As terrible as my hay fever is (and only a few seasons ago I was boasting that I had "cured" my hay fever by diligently eating yogurt every morning the three months leading up to September...) this cold I've caught from my hacking wife and coughing children is MUCH worse. I don't know if it's because I'm trying to maintain a working, coaching, teaching schedule, or if it's because my mother in law and father in law are visiting from Iowa and that puts me on a blow-up bed in the dining room, or if it's because there's a bit more stress than usual around the world, but I feel TERRIBLE!
Yes, that's a whine. A big man WHINE. Nobody really whines like a married man who's sick. I do it really well -- big sighs, whining the "where's the Advil?" or the "where's the decaf tea?" or the "can you make me some toast while you're at it?" are all part of my repertoire. So is the ability to ignore the dog at 2am when he wakes suddenly and has to pee. Somehow, I can sleep through that, but not through the dripping faucet in the kitchen. Hmmmm...
Singers can whine a lot, too. When I worked at Glimmerglass I called it the B&M - Bitch and Moan. It usually came from singers whose self-esteem was not as big as their egos, or who had a screwed up passagio, or someone who was not getting any "bites" from the managers who came through auditioning singers, or frankly just a bitchy singer who felt the need to strike out at other humans simply because they felt like it. It didn't happen all that often, but I saw it there, and have seen it elsewhere throughout my 25+ years working in the biz. It's becoming rarer in the opera world, but I do find it still - particularly among the very young just starting out.

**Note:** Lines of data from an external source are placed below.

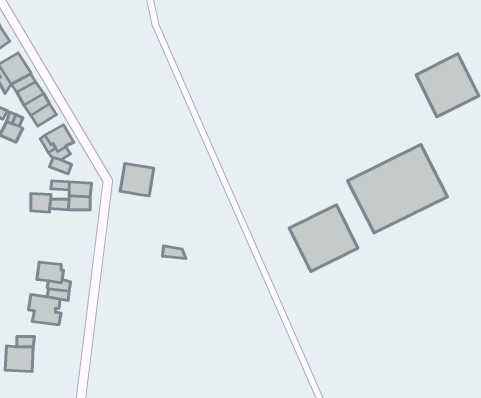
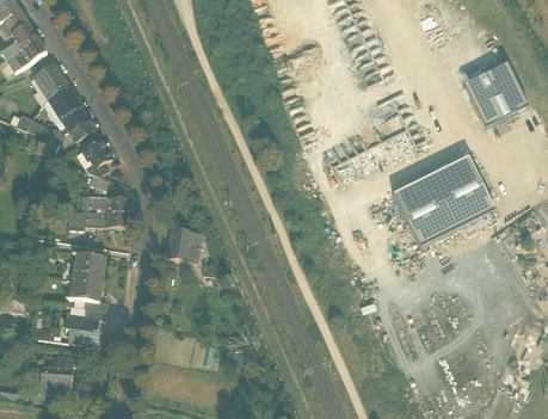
building: [120,163,154,196] -> [166,224,201,258]
building: [289,205,358,271] -> none
building: none -> [74,248,105,279]

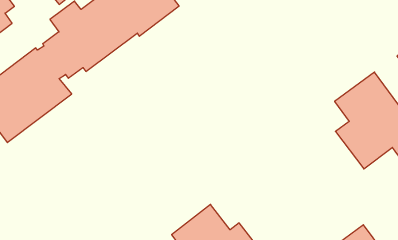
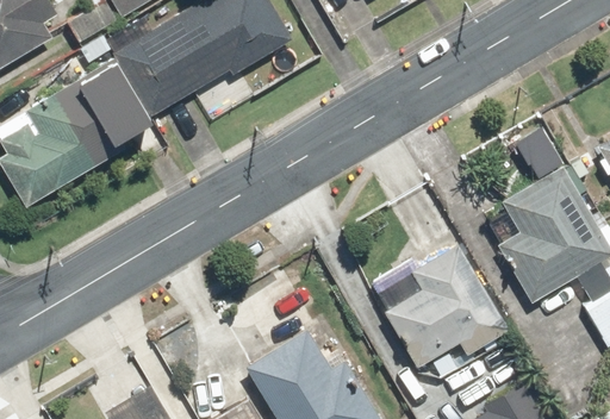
building: none -> [384,243,510,367]

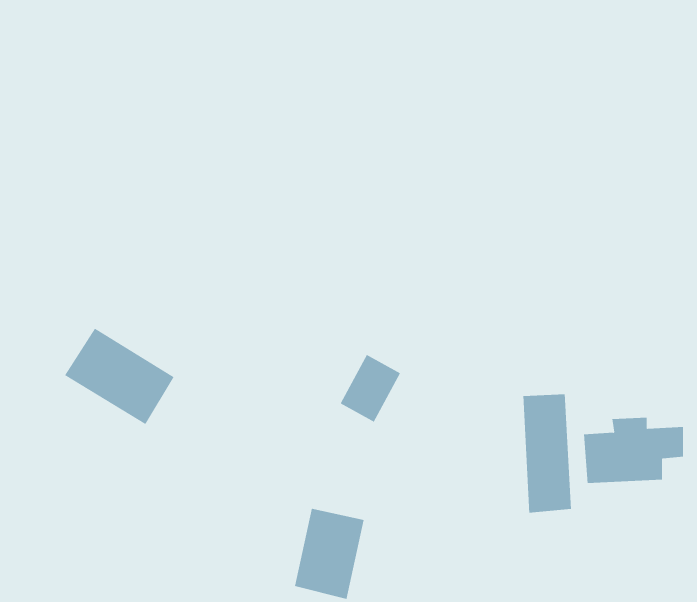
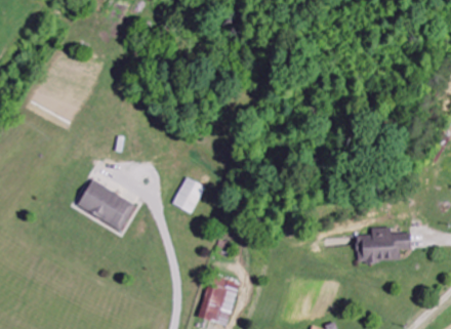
building: [340,354,401,422] -> [172,176,205,213]
building: [523,394,572,513] -> none

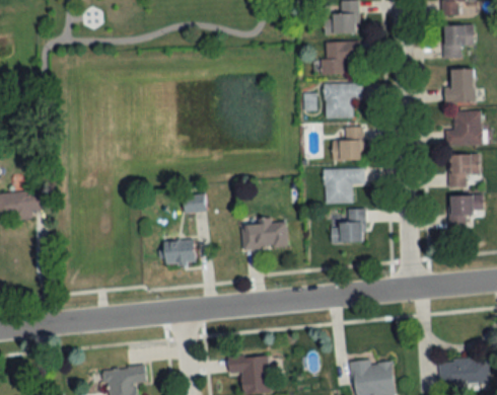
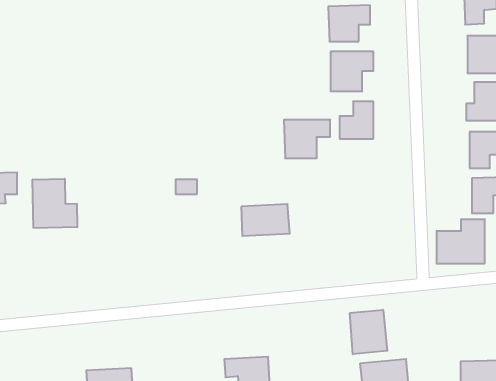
building: [323,169,364,204] -> [284,120,330,158]
building: none -> [33,179,77,228]
building: [330,211,365,242] -> none
building: none -> [437,219,485,264]
building: [162,241,193,262] -> none
building: none -> [350,310,387,354]

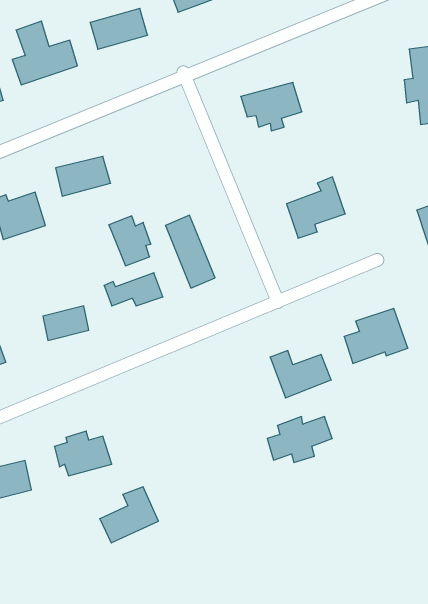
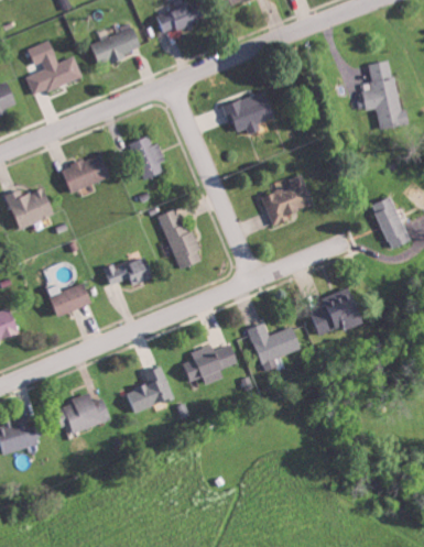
building: [109,216,151,266] -> [128,136,164,179]
building: [267,417,332,463] -> [181,344,237,384]
building: [100,487,158,543] -> [122,367,173,415]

This need to make others feel bad is an interesting thing. Why does it happen among artists who get to work on such AMAZING music and text? Shouldn't the act of making music be an antidote to negativity? Where is the joy in singing - literally?
A more important question for someone pursuing a career as a singer might be: Why would other collaborators work with difficult singers who B&M? The answer is that they don't - not any more! This sort of behavior spells immediate failure in a career. There simply is no room for it and it leads to not getting cast, not having a career, and wasting a lot of money on lessons and coachings.

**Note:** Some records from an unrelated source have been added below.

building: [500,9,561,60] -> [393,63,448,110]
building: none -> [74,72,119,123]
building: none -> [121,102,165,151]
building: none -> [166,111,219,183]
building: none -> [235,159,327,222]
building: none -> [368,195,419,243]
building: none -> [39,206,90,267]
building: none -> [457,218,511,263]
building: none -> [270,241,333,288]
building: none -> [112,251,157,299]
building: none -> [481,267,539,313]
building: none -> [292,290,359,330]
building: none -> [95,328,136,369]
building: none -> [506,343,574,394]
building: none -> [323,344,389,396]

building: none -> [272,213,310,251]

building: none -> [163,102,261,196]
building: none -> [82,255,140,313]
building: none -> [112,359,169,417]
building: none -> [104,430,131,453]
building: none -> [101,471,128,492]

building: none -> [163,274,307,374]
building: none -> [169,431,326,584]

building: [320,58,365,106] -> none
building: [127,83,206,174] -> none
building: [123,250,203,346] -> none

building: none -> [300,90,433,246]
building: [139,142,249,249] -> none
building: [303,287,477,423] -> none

Today on FB, Marc a singer here in Montreal, posted a quote from Gandhi that I had forgotten:
"Keep your thoughts positive because your thoughts become your words. Keep your words positive because your words become your behaviors. Keep your behaviors positive because your behaviors become your habits. Keep your habits positive because your habits become your values. Keep your values positive because your values become your destiny."
It's so true.
And your thoughts become sounds when you sing... Some of us can hear those thoughts in your voice...
Too bad none of you can hear my whiny tone as I ask my wife for "some more honey, Honey?!"